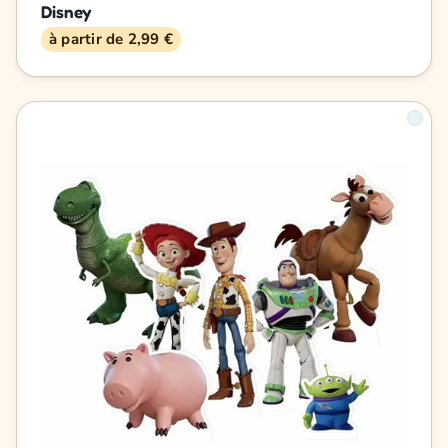
Disney
à partir de 2,99 €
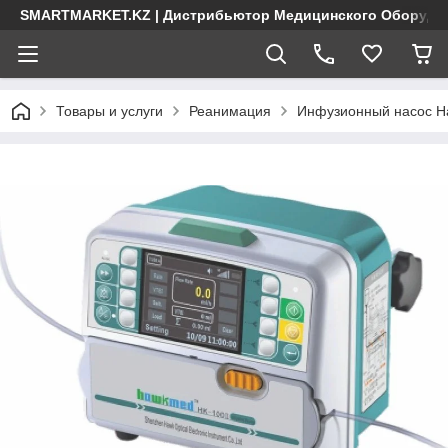
SMARTMARKET.KZ | Дистрибьютор Медицинского Оборудо
Товары и услуги
Реанимация
Инфузионный насос H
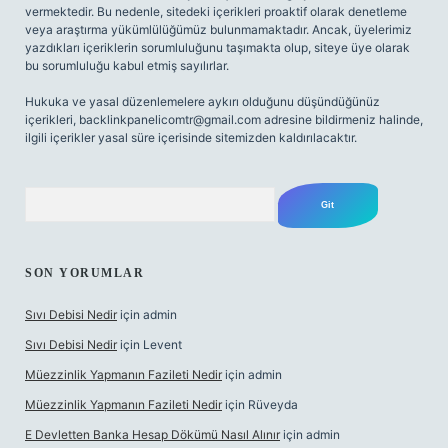
vermektedir. Bu nedenle, sitedeki içerikleri proaktif olarak denetleme
veya araştırma yükümlülüğümüz bulunmamaktadır. Ancak, üyelerimiz
yazdıkları içeriklerin sorumluluğunu taşımakta olup, siteye üye olarak
bu sorumluluğu kabul etmiş sayılırlar.
Hukuka ve yasal düzenlemelere aykırı olduğunu düşündüğünüz
içerikleri,
backlinkpanelicomtr@gmail.com
adresine bildirmeniz halinde,
ilgili içerikler yasal süre içerisinde sitemizden kaldırılacaktır.
Arama
SON YORUMLAR
Sıvı Debisi Nedir
için
admin
Sıvı Debisi Nedir
için
Levent
Müezzinlik Yapmanın Fazileti Nedir
için
admin
Müezzinlik Yapmanın Fazileti Nedir
için
Rüveyda
E Devletten Banka Hesap Dökümü Nasıl Alınır
için
admin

*****

WHAT YOU ARE ASKED TO DO. Return the text read from each row above, line for line and unchanged, and leave out the pictures.

REPLY.
Disney
à partir de 2,99 €
SMARTMARKET.KZ | Дистрибьютор Медицинского Оборудо
Товары и услуги
Реанимация
Инфузионный насос H
vermektedir. Bu nedenle, sitedeki içerikleri proaktif olarak denetleme
veya araştırma yükümlülüğümüz bulunmamaktadır. Ancak, üyelerimiz
yazdıkları içeriklerin sorumluluğunu taşımakta olup, siteye üye olarak
bu sorumluluğu kabul etmiş sayılırlar.
Hukuka ve yasal düzenlemelere aykırı olduğunu düşündüğünüz
içerikleri,
backlinkpanelicomtr@gmail.com
adresine bildirmeniz halinde,
ilgili içerikler yasal süre içerisinde sitemizden kaldırılacaktır.
Arama
SON YORUMLAR
Sıvı Debisi Nedir
için
admin
Sıvı Debisi Nedir
için
Levent
Müezzinlik Yapmanın Fazileti Nedir
için
admin
Müezzinlik Yapmanın Fazileti Nedir
için
Rüveyda
E Devletten Banka Hesap Dökümü Nasıl Alınır
için
admin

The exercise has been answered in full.